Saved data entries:
+ + +
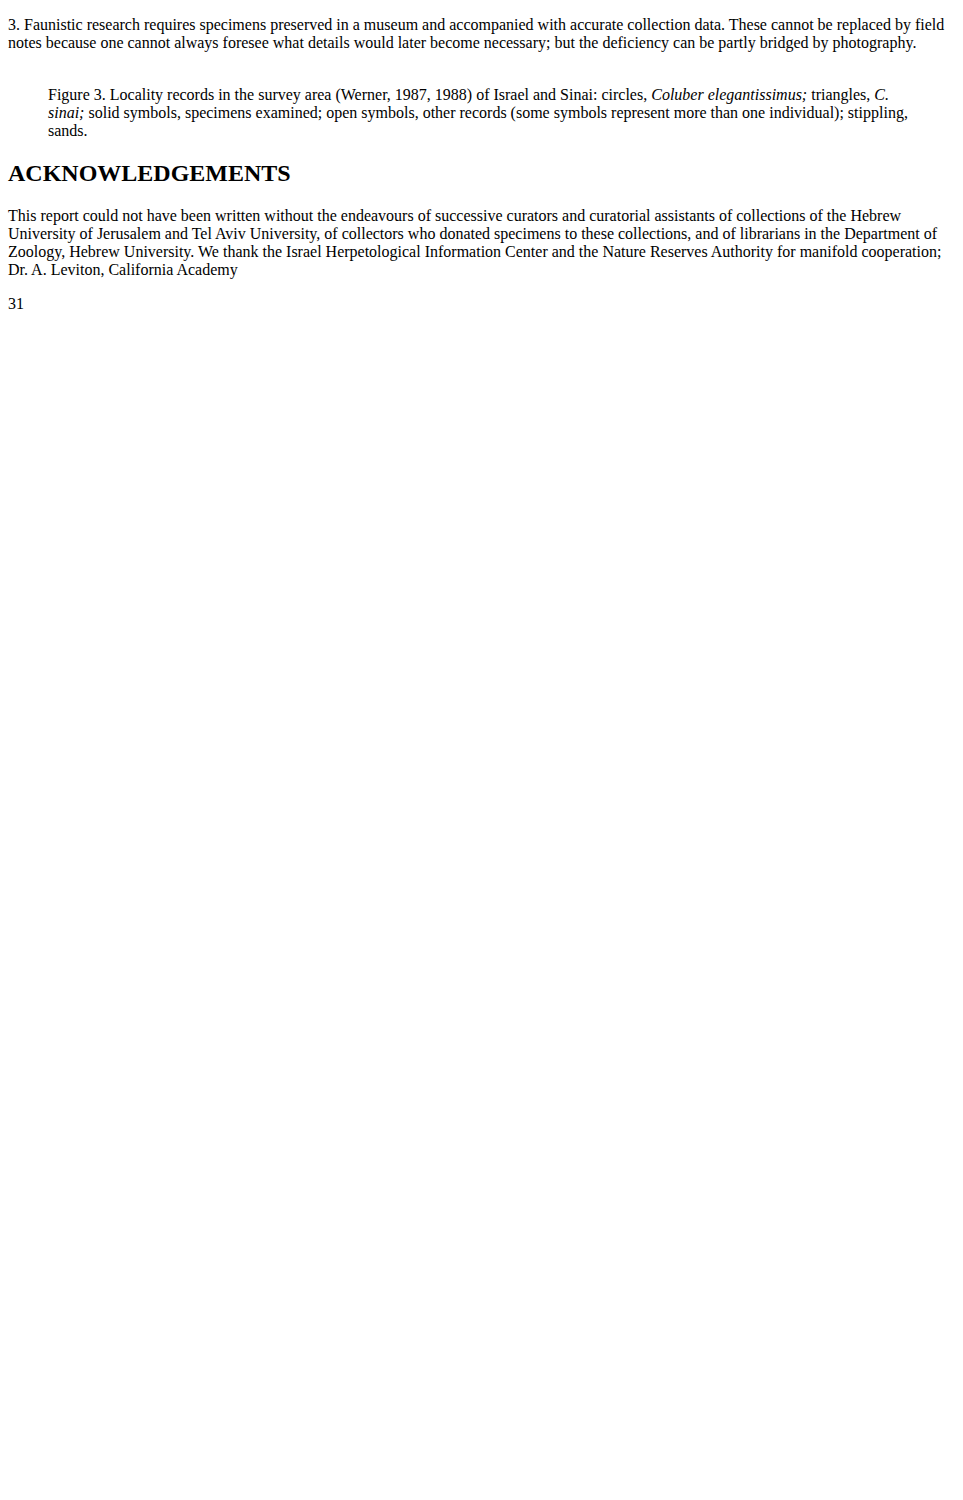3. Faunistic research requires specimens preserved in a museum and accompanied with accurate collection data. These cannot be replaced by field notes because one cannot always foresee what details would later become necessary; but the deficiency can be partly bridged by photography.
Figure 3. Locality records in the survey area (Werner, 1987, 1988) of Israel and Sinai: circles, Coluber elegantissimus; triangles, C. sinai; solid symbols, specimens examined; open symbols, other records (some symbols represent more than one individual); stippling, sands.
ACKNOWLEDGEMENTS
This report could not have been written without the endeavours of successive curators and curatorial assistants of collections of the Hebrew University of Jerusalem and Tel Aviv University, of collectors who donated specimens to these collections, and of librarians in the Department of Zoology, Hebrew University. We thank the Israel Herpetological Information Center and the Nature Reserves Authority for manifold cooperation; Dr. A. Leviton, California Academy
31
+ + +
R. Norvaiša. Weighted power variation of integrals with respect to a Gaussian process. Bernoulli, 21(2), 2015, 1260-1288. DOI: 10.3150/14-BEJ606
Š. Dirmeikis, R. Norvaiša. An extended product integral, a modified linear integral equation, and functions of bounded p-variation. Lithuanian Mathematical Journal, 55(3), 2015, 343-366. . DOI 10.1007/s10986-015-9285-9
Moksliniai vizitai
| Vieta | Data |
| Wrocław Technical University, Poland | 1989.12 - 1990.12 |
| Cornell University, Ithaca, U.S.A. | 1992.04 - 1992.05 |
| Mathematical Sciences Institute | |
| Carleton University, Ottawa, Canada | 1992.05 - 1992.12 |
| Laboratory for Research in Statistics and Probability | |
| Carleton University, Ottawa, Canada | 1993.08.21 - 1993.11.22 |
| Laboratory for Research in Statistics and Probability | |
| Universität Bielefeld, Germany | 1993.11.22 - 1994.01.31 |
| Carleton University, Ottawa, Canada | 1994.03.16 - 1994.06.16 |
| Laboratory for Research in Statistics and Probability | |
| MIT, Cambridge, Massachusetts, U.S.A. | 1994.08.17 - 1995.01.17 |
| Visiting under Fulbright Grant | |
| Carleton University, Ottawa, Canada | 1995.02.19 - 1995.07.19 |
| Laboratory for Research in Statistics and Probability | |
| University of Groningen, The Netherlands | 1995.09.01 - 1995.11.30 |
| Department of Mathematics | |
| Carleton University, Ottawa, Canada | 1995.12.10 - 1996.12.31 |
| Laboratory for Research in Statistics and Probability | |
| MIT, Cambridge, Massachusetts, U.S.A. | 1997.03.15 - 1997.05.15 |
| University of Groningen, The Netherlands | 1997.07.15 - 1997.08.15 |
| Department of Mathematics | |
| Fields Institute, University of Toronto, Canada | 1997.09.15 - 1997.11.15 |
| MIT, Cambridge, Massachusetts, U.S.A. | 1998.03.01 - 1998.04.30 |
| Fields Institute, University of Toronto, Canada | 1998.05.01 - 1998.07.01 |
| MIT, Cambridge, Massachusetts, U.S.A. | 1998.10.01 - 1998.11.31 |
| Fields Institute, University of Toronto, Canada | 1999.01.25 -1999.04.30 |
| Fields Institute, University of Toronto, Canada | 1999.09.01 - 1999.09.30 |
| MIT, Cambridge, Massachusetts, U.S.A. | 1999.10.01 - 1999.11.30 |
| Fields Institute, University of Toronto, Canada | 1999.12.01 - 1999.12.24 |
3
+ + +
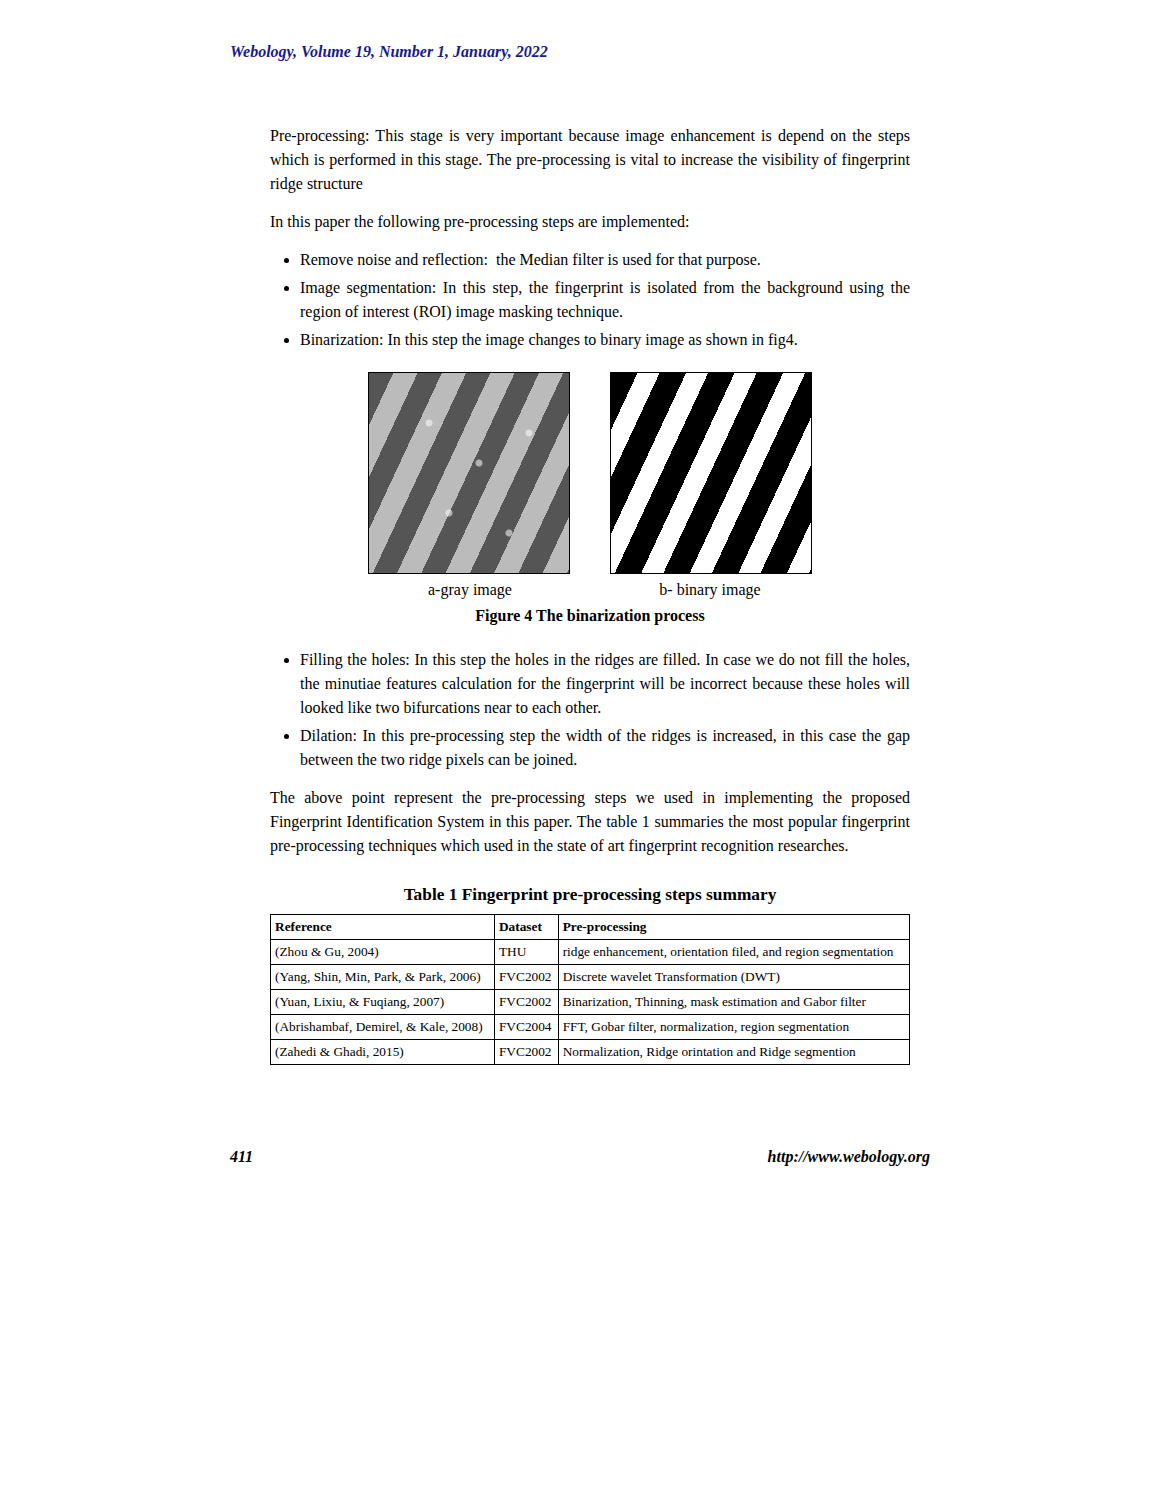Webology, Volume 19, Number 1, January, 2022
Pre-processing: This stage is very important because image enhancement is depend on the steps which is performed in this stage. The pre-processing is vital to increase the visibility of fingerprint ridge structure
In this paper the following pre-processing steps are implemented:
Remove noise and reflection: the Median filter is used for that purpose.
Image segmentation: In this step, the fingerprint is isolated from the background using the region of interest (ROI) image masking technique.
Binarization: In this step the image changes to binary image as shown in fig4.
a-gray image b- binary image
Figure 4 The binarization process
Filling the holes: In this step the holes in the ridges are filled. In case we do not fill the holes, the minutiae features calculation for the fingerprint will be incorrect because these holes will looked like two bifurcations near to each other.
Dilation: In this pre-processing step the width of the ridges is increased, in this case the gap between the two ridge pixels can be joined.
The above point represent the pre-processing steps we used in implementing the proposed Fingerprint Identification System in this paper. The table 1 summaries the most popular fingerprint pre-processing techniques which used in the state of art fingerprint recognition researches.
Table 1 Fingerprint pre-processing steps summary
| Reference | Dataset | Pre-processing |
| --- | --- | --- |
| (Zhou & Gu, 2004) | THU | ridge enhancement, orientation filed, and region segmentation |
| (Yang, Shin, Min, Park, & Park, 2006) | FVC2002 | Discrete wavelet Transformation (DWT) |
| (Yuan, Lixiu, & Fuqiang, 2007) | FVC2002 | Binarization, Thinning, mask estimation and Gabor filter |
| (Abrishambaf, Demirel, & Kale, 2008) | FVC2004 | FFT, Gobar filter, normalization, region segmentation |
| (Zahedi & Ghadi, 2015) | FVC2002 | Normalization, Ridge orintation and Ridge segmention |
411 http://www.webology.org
+ + +
**Problem statement**.
Both the line containing "3. Faunistic research" and the line containing "ACKNOWLEDGEMENTS" above belong in the output, as do the lines between them. Print them exactly, without pictures.

**Problem solution**.
3. Faunistic research requires specimens preserved in a museum and accompanied with accurate collection data. These cannot be replaced by field notes because one cannot always foresee what details would later become necessary; but the deficiency can be partly bridged by photography.
Figure 3. Locality records in the survey area (Werner, 1987, 1988) of Israel and Sinai: circles, Coluber elegantissimus; triangles, C. sinai; solid symbols, specimens examined; open symbols, other records (some symbols represent more than one individual); stippling, sands.
ACKNOWLEDGEMENTS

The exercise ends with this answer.